[Items stored in a collection]
## start
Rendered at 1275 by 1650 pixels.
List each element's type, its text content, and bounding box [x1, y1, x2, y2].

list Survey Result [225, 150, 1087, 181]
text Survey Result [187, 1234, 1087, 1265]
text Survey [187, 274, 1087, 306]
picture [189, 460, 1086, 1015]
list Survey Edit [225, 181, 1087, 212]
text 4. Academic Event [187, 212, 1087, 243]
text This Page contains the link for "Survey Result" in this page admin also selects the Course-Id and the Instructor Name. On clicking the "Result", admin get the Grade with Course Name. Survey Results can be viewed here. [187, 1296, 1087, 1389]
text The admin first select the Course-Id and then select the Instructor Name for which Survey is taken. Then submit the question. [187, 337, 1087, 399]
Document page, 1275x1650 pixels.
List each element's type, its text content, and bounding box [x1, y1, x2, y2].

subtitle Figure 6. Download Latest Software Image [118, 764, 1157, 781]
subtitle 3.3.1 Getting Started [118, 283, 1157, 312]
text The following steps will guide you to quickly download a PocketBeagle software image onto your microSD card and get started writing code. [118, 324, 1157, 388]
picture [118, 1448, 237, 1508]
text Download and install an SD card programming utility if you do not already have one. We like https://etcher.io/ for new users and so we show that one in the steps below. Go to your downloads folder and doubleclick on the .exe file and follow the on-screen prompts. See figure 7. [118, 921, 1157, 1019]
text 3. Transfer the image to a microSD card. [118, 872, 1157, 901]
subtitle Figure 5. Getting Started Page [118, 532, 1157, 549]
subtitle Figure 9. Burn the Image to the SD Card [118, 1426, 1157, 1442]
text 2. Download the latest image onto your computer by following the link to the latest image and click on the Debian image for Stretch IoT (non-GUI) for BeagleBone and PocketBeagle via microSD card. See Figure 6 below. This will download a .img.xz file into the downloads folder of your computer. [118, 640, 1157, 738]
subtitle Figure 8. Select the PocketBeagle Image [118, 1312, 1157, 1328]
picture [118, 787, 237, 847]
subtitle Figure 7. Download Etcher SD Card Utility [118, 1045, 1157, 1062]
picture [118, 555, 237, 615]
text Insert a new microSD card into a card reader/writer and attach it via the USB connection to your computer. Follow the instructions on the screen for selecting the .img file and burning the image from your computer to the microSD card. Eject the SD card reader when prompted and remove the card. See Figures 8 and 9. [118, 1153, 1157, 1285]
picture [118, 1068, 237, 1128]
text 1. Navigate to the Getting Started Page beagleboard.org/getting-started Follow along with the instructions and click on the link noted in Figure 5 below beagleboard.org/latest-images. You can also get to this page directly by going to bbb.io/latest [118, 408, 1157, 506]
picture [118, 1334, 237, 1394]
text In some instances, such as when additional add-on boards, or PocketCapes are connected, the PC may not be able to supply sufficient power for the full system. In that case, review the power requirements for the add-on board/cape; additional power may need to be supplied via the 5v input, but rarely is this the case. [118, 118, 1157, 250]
## end
» Problem to solve: Return everything in the entries from the line containing "subtitle Figure 6." down to the line containing "picture [118, 1448, 237, 1508]", both lines included, copied character for character.

» Finished answer:
subtitle Figure 6. Download Latest Software Image [118, 764, 1157, 781]
subtitle 3.3.1 Getting Started [118, 283, 1157, 312]
text The following steps will guide you to quickly download a PocketBeagle software image onto your microSD card and get started writing code. [118, 324, 1157, 388]
picture [118, 1448, 237, 1508]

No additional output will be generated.